• [TASKS TO COMPLETE]:
1. In the film review, replace "Five Guys" with "In-N-Out" and reproduce the text beginning at the words "Deleted Scenes: As" and ending after the words "Five Guys burgers.".
2. Rewrite a run of entries, starting at the line containing "right knee: (376, 430, -34)" and ending after the line containing "left shoulder: (504, 211, 2)". Copy every line, including the point names, but multiply each keypoint coordinate and depth value by 0.8 and round it to a whole number, with halves rounded up.

━━ PASSAGE ━━

And Leo is there to make sure she stays clean, even if it means killing everyone coming after her.
Politically, The Purge: Election Year is clear in its condemnation of politicized religion, which gives the film a liberal slant by default, as far as the broad-stroke plot goes. But when you get down into the muck, there’s a fascination here with the selfish violence of American culture, represented most emphatically by Kimmy (Brittany Mirabile) and her “Schoolgirl Freakbride” posse. These girls are hyper-sexualized and hyper-violent, operating solely to satisfy their most basic appetites. Kimmy, covered in gore and wearing a Kiss Me mask, has already killed her parents and is ready to kill Joe and anyone else in her way as she demands the candy she was kept from shoplifting from the store earlier.
The Freakbrides are mirrored by the foreign “Murder Tourists” from South Africa who nearly kill Leo and Sen. Roan before being gunned down in classic grindhouse fashion by Joe and Marcos. They are essentially a murder gang cosplaying as American Iconic Symbols and are an amazing visual, particularly as they’re being shot repeatedly by our heroes. I’m sure there’s something that could be said here about foreign money corrupting America but being weeded out by small business owner patriots, but I’ll leave that for you folks to work out.
In the end, we get our happy ending, after the traditional sacrificial characters are trotted out and nobly murdered, but as the film fades to black and the opening of Bowie’s “I’m Afraid of Americans” begins to play, the news is sharing reports of a conservative backlash as violence is breaking out across the country with the announcement of new President Roan’s victory. So will the inevitable next Purge film continue on or will it circle back and go the prequel route? Odds are on a prequel at the moment, but only time will tell.
Deleted Scenes: As per usual with this sort of thing, the deleted scenes don’t really add anything to the story, except for clarifying Sen. Roan’s love of Five Guys burgers.

━━━
━━ GIVEN RECORDS ━━

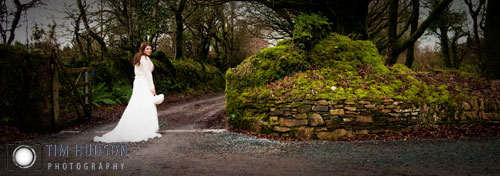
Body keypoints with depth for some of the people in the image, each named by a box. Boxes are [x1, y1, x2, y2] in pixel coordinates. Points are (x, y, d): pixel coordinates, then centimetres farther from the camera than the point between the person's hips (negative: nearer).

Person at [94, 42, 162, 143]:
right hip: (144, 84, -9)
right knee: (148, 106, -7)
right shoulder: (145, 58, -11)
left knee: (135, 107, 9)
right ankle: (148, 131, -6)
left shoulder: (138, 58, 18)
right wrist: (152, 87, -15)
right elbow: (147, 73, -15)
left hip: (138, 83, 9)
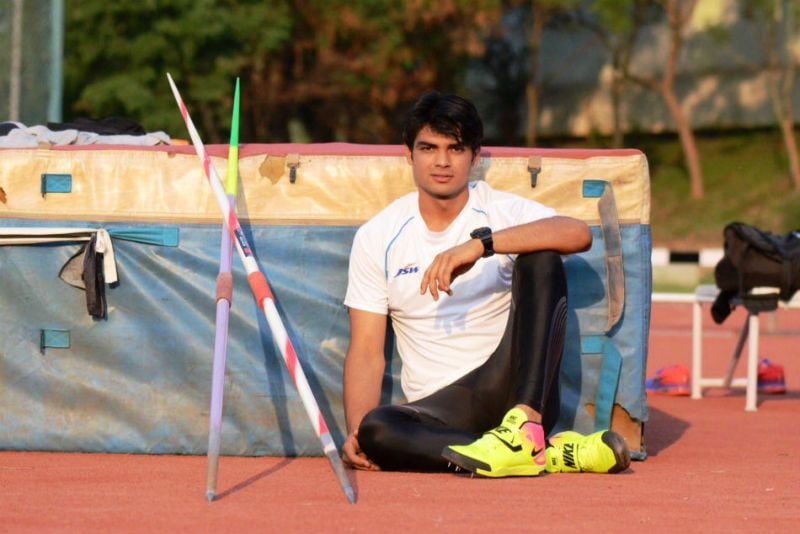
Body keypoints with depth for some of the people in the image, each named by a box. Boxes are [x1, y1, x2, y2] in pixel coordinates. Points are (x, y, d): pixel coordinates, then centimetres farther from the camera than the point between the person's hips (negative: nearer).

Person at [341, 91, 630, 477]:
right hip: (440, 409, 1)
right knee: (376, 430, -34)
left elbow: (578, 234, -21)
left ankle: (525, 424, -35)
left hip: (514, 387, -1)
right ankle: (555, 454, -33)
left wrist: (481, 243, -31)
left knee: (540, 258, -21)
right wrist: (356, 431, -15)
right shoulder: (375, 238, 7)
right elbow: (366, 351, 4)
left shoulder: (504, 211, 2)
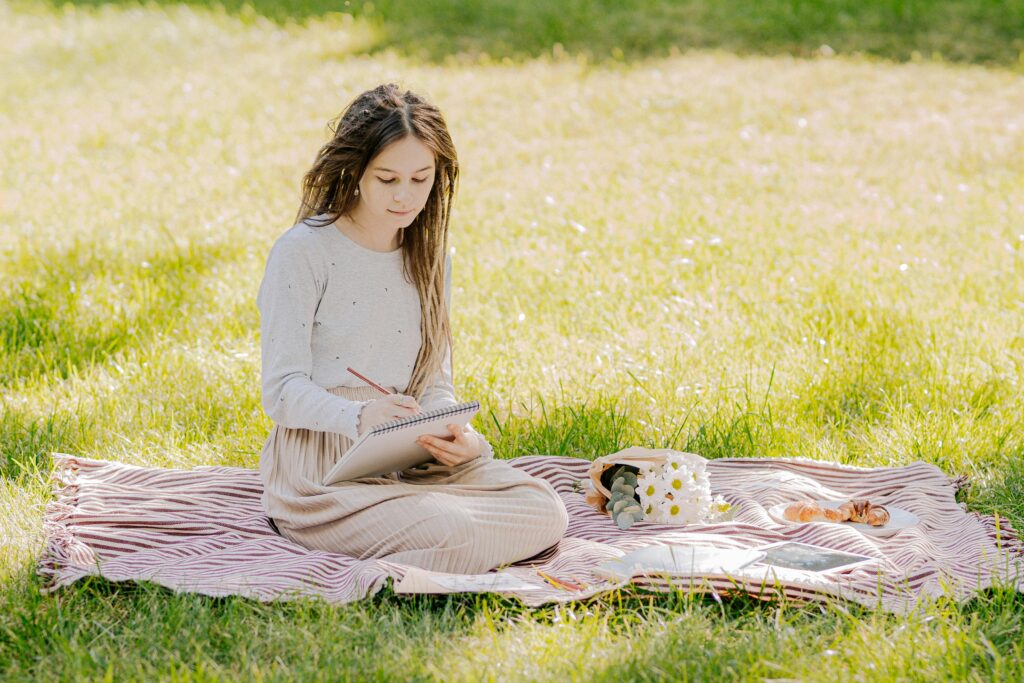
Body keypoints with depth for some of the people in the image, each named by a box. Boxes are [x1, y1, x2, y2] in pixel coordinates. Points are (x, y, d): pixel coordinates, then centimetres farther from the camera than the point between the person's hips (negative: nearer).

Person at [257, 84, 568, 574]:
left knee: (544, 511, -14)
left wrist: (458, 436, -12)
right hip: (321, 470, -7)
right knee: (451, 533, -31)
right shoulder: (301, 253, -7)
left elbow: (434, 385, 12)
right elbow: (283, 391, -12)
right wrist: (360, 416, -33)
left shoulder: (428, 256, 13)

━━━
━━ GIVEN RECORDS ━━

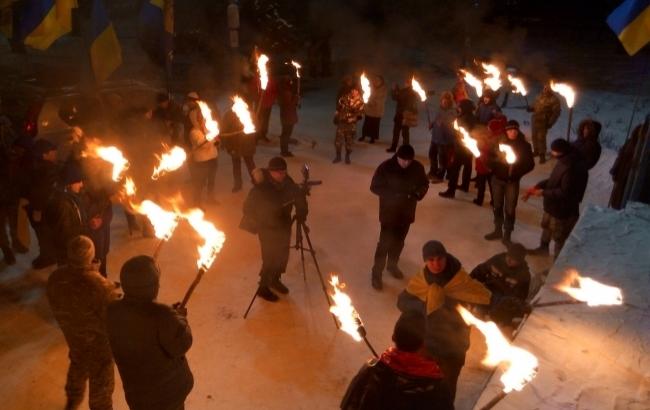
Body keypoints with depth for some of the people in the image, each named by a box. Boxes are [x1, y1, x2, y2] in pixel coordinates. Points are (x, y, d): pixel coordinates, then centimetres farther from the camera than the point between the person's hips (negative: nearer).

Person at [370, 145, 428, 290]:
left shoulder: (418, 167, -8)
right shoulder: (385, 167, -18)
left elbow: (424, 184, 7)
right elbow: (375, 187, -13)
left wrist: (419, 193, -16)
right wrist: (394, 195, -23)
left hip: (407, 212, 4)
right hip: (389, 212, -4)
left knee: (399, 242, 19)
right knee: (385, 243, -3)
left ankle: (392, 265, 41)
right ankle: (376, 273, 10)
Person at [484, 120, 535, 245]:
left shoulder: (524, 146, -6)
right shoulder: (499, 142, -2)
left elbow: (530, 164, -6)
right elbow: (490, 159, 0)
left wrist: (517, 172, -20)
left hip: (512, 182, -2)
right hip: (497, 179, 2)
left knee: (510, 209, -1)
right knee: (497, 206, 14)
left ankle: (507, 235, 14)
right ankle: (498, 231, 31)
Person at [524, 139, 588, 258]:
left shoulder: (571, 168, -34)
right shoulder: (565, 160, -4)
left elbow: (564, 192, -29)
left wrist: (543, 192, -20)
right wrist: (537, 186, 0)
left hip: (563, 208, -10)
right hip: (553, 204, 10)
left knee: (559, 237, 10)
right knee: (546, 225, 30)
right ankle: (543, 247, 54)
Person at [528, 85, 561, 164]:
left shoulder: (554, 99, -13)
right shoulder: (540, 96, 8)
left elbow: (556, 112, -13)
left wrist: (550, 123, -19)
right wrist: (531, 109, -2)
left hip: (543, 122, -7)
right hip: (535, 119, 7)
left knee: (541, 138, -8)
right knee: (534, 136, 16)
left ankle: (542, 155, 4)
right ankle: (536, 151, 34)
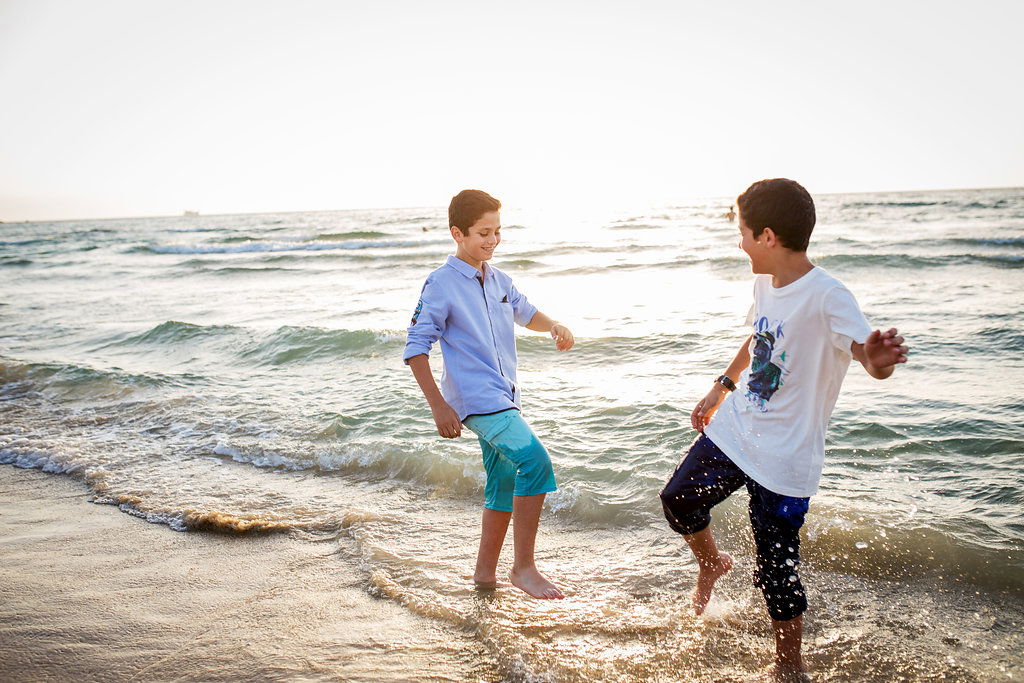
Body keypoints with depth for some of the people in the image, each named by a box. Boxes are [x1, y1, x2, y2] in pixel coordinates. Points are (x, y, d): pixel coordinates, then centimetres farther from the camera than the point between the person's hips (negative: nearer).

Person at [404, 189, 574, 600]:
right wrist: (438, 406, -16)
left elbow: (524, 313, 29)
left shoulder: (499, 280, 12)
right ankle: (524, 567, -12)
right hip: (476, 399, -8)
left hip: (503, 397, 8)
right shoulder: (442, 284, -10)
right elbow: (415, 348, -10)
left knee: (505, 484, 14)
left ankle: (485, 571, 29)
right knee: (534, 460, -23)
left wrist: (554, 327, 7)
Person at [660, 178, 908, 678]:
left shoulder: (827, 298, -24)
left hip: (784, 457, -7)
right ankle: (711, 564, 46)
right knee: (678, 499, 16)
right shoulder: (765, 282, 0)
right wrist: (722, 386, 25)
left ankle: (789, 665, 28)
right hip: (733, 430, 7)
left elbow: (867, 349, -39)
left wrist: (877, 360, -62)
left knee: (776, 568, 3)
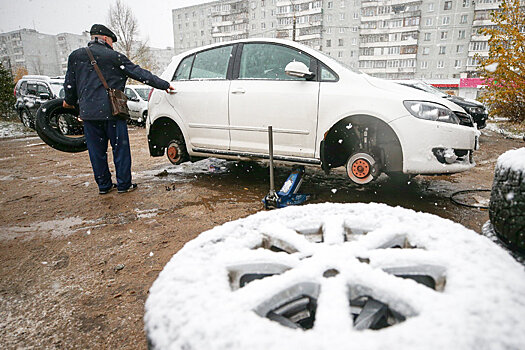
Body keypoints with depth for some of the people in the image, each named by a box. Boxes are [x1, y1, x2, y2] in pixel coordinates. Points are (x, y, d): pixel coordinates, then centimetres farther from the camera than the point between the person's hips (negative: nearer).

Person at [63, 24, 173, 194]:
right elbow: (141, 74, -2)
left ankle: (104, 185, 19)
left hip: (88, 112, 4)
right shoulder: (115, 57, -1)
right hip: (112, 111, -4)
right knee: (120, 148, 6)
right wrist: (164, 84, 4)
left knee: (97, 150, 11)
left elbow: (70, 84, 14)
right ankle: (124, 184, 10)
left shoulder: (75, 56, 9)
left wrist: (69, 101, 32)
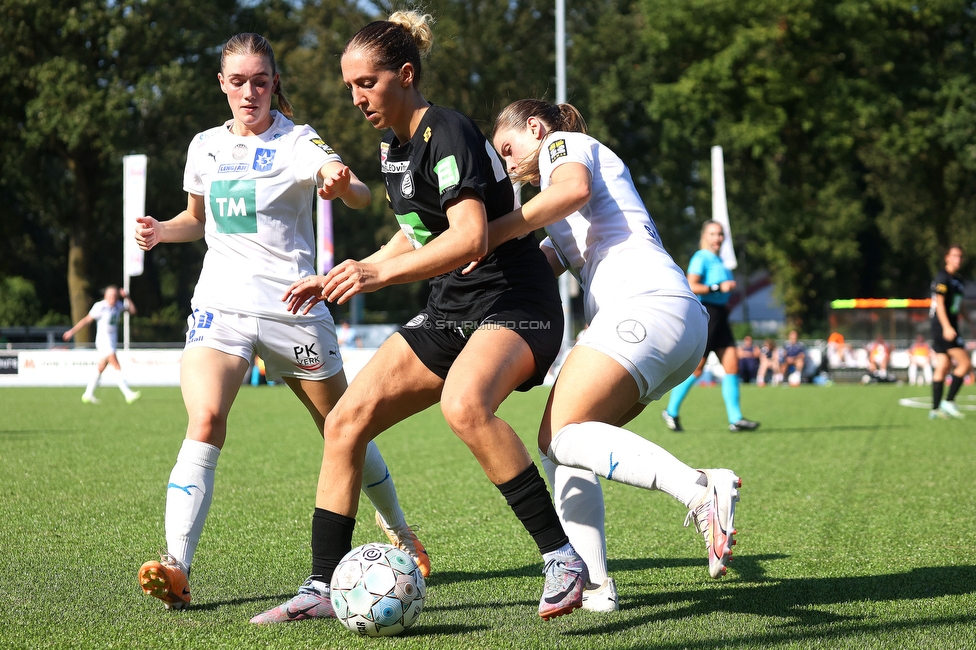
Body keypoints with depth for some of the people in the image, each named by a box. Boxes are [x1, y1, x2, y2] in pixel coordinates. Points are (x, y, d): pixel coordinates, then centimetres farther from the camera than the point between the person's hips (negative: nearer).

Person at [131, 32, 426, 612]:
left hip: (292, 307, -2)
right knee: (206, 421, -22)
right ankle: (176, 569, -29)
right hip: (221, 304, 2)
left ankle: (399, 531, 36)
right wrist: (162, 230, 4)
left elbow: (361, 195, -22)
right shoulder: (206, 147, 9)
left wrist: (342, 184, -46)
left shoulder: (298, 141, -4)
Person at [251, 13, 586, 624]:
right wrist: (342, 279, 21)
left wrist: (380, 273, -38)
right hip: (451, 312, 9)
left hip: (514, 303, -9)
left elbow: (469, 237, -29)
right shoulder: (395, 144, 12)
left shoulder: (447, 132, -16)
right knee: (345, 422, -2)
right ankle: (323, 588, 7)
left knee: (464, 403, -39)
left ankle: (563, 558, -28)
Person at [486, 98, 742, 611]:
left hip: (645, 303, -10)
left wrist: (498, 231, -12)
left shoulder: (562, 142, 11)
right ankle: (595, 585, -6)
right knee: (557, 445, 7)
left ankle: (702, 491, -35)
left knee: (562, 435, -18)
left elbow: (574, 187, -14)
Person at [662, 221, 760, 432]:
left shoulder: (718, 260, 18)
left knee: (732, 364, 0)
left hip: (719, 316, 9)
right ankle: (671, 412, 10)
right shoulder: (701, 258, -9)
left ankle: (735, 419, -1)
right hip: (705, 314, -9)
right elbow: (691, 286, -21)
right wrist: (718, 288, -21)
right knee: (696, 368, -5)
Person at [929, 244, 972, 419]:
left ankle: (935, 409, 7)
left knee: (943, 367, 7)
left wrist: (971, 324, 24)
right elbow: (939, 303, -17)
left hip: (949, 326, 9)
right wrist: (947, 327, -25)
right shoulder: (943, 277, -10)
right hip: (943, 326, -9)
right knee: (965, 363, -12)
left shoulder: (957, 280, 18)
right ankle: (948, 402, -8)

━━━
━━ GIVEN RECORDS ━━

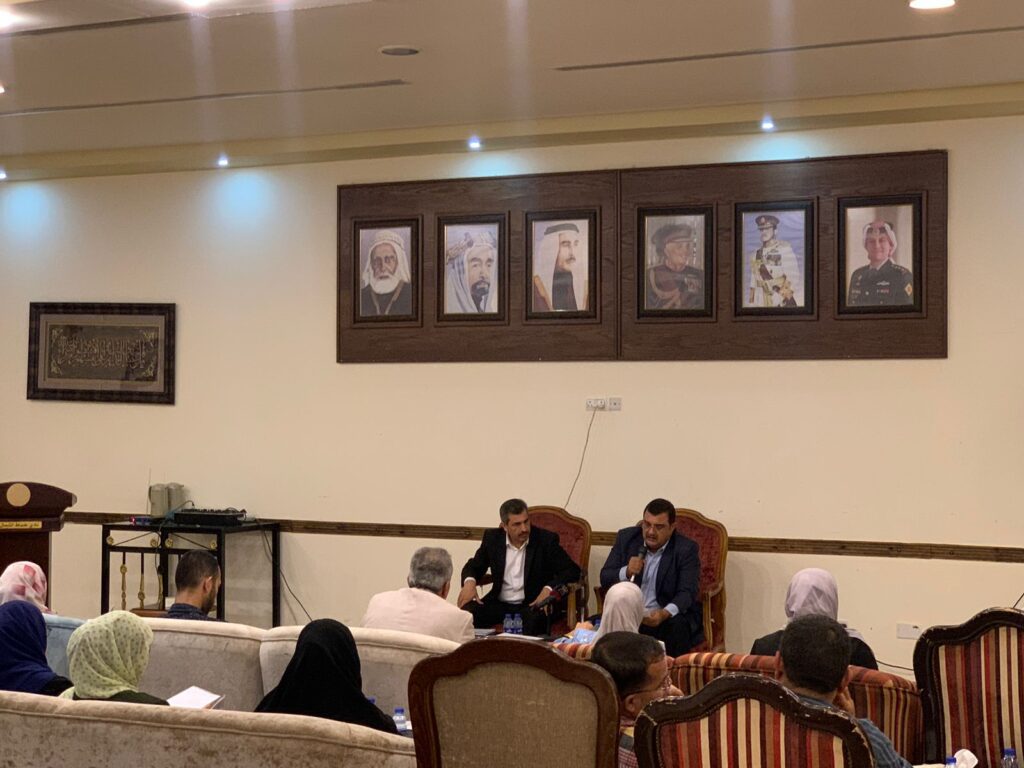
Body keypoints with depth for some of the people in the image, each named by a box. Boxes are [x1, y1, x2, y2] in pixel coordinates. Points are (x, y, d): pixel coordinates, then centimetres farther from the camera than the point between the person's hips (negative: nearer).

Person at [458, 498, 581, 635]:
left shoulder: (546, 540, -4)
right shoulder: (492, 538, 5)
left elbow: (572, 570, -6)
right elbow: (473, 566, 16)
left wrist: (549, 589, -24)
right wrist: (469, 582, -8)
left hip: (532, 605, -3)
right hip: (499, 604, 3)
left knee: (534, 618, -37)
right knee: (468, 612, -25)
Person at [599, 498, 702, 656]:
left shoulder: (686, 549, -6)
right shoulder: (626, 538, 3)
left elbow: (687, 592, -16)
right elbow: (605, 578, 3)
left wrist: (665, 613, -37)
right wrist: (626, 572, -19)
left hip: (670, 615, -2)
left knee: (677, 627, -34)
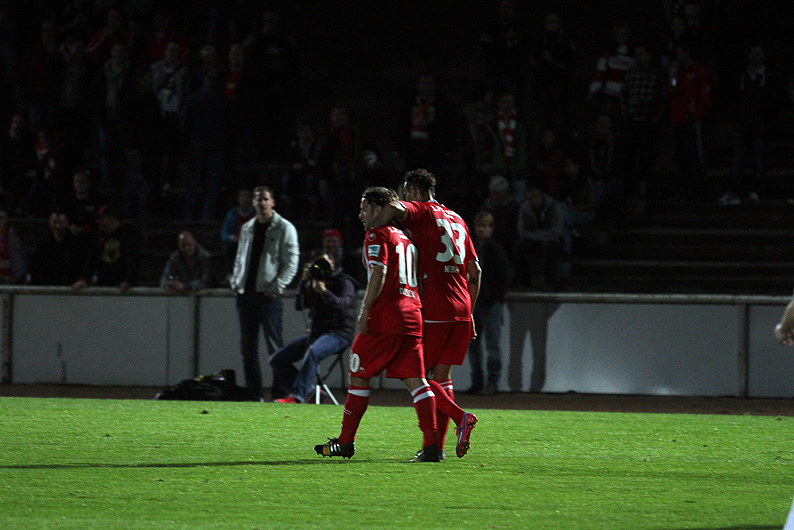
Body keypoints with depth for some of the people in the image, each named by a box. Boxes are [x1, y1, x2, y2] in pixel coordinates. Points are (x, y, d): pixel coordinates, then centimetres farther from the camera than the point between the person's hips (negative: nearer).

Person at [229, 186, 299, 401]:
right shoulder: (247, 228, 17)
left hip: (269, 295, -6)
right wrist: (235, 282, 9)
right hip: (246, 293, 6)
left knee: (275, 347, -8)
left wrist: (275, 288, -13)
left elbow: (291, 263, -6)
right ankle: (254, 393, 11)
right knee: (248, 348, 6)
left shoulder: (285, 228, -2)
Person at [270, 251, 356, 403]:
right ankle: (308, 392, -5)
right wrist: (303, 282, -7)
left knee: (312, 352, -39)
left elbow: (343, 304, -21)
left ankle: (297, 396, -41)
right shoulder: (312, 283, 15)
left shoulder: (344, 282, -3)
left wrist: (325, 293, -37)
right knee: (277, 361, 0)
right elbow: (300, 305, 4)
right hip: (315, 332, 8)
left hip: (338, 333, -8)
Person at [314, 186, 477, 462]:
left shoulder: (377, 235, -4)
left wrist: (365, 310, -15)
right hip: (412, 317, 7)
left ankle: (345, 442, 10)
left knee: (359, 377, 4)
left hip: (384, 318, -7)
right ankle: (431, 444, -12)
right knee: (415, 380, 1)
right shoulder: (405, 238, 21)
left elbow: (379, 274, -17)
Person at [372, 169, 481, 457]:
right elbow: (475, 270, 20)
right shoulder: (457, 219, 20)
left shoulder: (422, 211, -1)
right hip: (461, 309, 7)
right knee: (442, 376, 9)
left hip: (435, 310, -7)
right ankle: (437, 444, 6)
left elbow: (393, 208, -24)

━━━

• [WRITTEN RESPONSES]:
1.
Deleted Scenes: As per usual with this sort of thing, the deleted scenes don’t really add anything to the story, except for clarifying Sen. Roan’s love of In-N-Out burgers.

2.
right knee: (301, 344, -27)
left elbow: (462, 187, -17)
left ankle: (420, 339, -28)
left hip: (411, 310, -1)
right ankle: (444, 363, -26)
left wrist: (385, 194, -25)
left knee: (432, 206, -17)
right wrist: (285, 345, -12)
right shoulder: (300, 190, 6)
right elbow: (293, 281, 3)
left shoulder: (403, 169, 2)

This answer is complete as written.